The four pairs of straight women/gay men that have been recruited are attractive, young, upwardly mobile and possess the necessary verbal skills that TV mandates. (Oddly, the cast is rarely seen using mobile phones or computers for conversations or texting, probably because that’s visually boring).

In the first two shows that were provided for review, the four straight women’s lives are presented, in snapshot form, to include husbands, children, co-workers and friends. Though there was no equivalent visual or voice-over evidence provided to show if the four gay men have such significant relationships, one man’s ex-boyfriend popped up (with face digitally blurred) to explosive effect.

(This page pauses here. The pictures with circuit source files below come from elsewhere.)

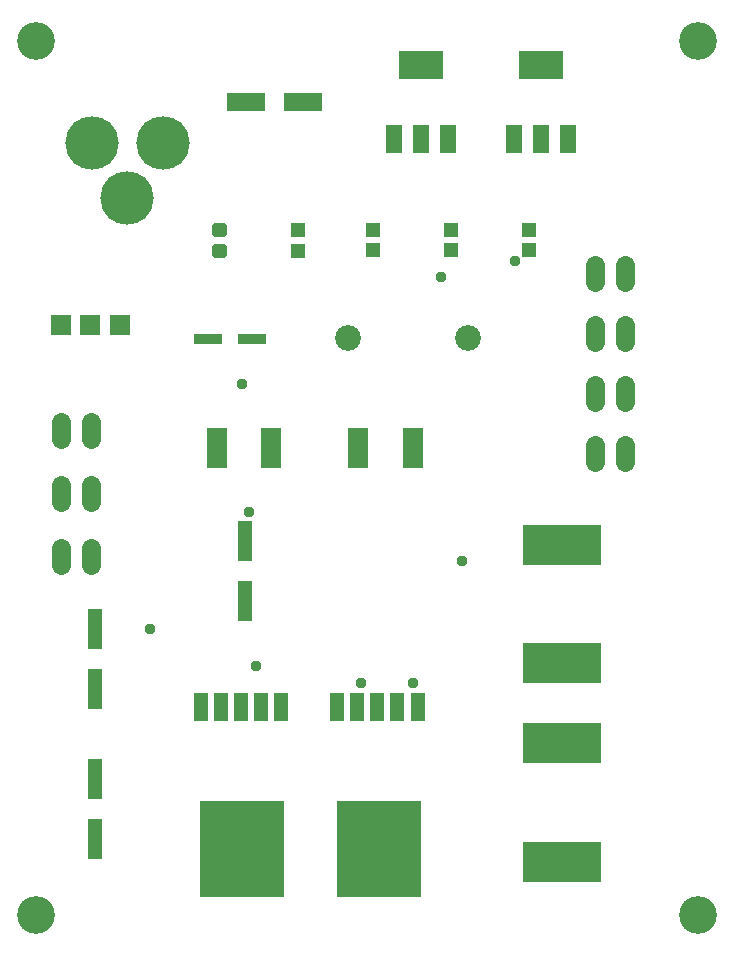
<source format=gbr>
G04 EAGLE Gerber RS-274X export*
G75*
%MOMM*%
%FSLAX34Y34*%
%LPD*%
%INSoldermask Top*%
%IPPOS*%
%AMOC8*
5,1,8,0,0,1.08239X$1,22.5*%
G01*
%ADD10C,3.203200*%
%ADD11R,1.203200X1.303200*%
%ADD12R,3.203200X1.603200*%
%ADD13C,2.184400*%
%ADD14C,0.505344*%
%ADD15C,4.521200*%
%ADD16R,1.422400X2.438400*%
%ADD17R,3.803200X2.403200*%
%ADD18R,2.403200X0.853200*%
%ADD19C,1.625600*%
%ADD20R,1.203200X3.503200*%
%ADD21R,6.654800X3.454400*%
%ADD22R,1.270000X2.387600*%
%ADD23R,7.203200X8.203200*%
%ADD24R,1.703200X3.403200*%
%ADD25R,1.711200X1.711200*%
%ADD26C,0.959600*%


D10*
X30000Y770000D03*
X590000Y770000D03*
X590000Y30000D03*
X30000Y30000D03*
D11*
X447200Y593000D03*
X447200Y610000D03*
X381000Y593000D03*
X381000Y610000D03*
X314800Y593000D03*
X314800Y610000D03*
D12*
X255300Y718500D03*
X207300Y718500D03*
D13*
X395500Y519100D03*
X293900Y519100D03*
D14*
X188590Y596220D02*
X181610Y596220D01*
X188590Y596220D02*
X188590Y589240D01*
X181610Y589240D01*
X181610Y596220D01*
X181610Y594040D02*
X188590Y594040D01*
X188590Y613760D02*
X181610Y613760D01*
X188590Y613760D02*
X188590Y606780D01*
X181610Y606780D01*
X181610Y613760D01*
X181610Y611580D02*
X188590Y611580D01*
D15*
X137000Y683900D03*
X77000Y683900D03*
X107000Y636900D03*
D11*
X251200Y609800D03*
X251200Y592800D03*
D16*
X434086Y687512D03*
X457200Y687512D03*
X480314Y687512D03*
D17*
X457200Y749490D03*
D16*
X332486Y687512D03*
X355600Y687512D03*
X378714Y687512D03*
D17*
X355600Y749490D03*
D18*
X175200Y517900D03*
X212200Y517900D03*
D19*
X76200Y447812D02*
X76200Y433588D01*
X50800Y433588D02*
X50800Y447812D01*
X76200Y394312D02*
X76200Y380088D01*
X50800Y380088D02*
X50800Y394312D01*
X76200Y340812D02*
X76200Y326588D01*
X50800Y326588D02*
X50800Y340812D01*
X528500Y565988D02*
X528500Y580212D01*
X503100Y580212D02*
X503100Y565988D01*
X528500Y529412D02*
X528500Y515188D01*
X503100Y515188D02*
X503100Y529412D01*
X528500Y478612D02*
X528500Y464388D01*
X503100Y464388D02*
X503100Y478612D01*
X528500Y427812D02*
X528500Y413588D01*
X503100Y413588D02*
X503100Y427812D01*
D20*
X206900Y295900D03*
X206900Y346900D03*
X79600Y221600D03*
X79600Y272600D03*
D21*
X475400Y175500D03*
X475400Y75500D03*
X475400Y343300D03*
X475400Y243300D03*
D20*
X79600Y94600D03*
X79600Y145600D03*
D22*
X284700Y206500D03*
X301700Y206500D03*
X318700Y206500D03*
X335700Y206500D03*
X352700Y206500D03*
D23*
X319700Y86500D03*
D22*
X169000Y206500D03*
X186000Y206500D03*
X203000Y206500D03*
X220000Y206500D03*
X237000Y206500D03*
D23*
X204000Y86500D03*
D24*
X182800Y425800D03*
X228800Y425800D03*
X302500Y425600D03*
X348500Y425600D03*
D25*
X50800Y529600D03*
X75800Y529600D03*
X100800Y529600D03*
D26*
X216250Y241250D03*
X203750Y480000D03*
X348750Y226250D03*
X372500Y570000D03*
X210000Y371250D03*
X390000Y330000D03*
X305000Y226250D03*
X126250Y272500D03*
X435000Y583750D03*
M02*

</source>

Kristin and Peter met through an online dating site and enjoyed their first date until their first passionless kiss convinced them otherwise. He came out shortly after. Kristin is pregnant with her first child; her husband is serving in Afghanistan. Peter works as a stand-up comic (though the bit we’re shown from his act isn’t funny) and is the father of three children from a prior marriage to a woman. Peter may not be very funny, but is he adorable.

Kristen and Peter

Sherrie and Shane are Nashville singer-songwriters who are collaborating on launching one another’s performing careers. Individually, they’ve written songs for Tim McGraw, George Straight, Jordin Sparks and Lady Antebellum. Photogenic and beautiful, they seem to sparkle. Rarely do you see this on reality TV: Shane professes a deep religious conviction and unabashedly displays the self-designed “Jesus = Fun” t-shirts he wants to sell online.